> **AIM OF THE EXERCISE**: The answer is every line of the records that holds the word "Kripto", copied in full.

Stored data entries
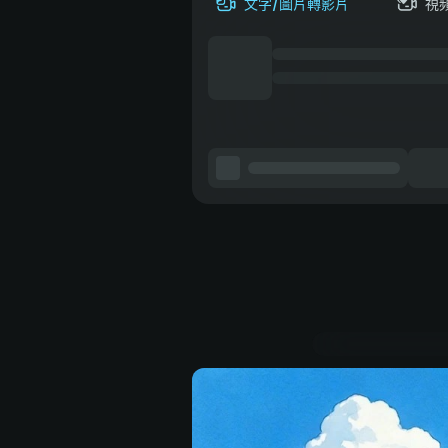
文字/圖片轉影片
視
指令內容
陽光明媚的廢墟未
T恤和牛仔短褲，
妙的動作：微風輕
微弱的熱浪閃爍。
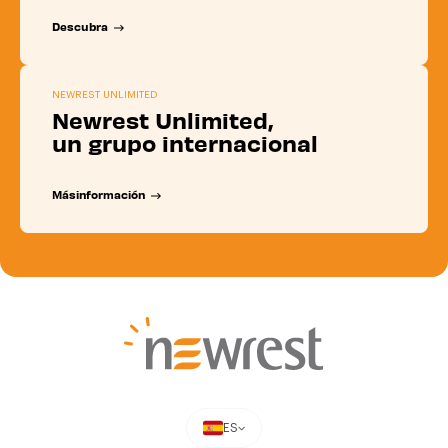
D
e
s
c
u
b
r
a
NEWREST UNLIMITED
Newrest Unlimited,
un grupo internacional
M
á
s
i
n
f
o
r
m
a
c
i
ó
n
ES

--

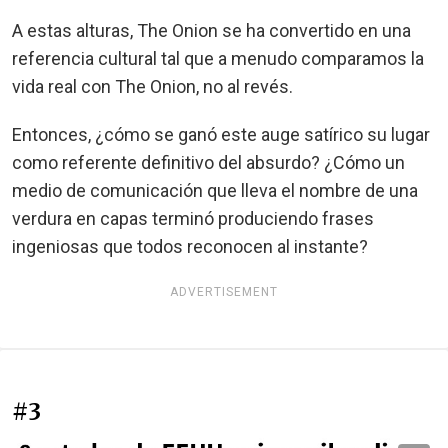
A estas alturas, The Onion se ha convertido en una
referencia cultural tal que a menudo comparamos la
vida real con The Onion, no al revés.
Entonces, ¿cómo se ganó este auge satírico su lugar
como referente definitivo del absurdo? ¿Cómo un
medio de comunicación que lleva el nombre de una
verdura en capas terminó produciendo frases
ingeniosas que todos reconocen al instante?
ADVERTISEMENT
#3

---

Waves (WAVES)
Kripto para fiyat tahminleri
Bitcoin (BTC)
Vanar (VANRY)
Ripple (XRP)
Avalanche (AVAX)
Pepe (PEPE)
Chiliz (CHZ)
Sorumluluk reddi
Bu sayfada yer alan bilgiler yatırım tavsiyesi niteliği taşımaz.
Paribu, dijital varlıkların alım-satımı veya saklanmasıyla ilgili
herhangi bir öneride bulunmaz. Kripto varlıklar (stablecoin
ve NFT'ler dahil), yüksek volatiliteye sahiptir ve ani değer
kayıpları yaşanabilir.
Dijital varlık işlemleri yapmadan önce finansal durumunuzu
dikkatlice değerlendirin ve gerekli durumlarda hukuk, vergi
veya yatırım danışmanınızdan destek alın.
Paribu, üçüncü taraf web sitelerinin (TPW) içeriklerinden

> **RESPONSE BELOW**:
Kripto para fiyat tahminleri
herhangi bir öneride bulunmaz. Kripto varlıklar (stablecoin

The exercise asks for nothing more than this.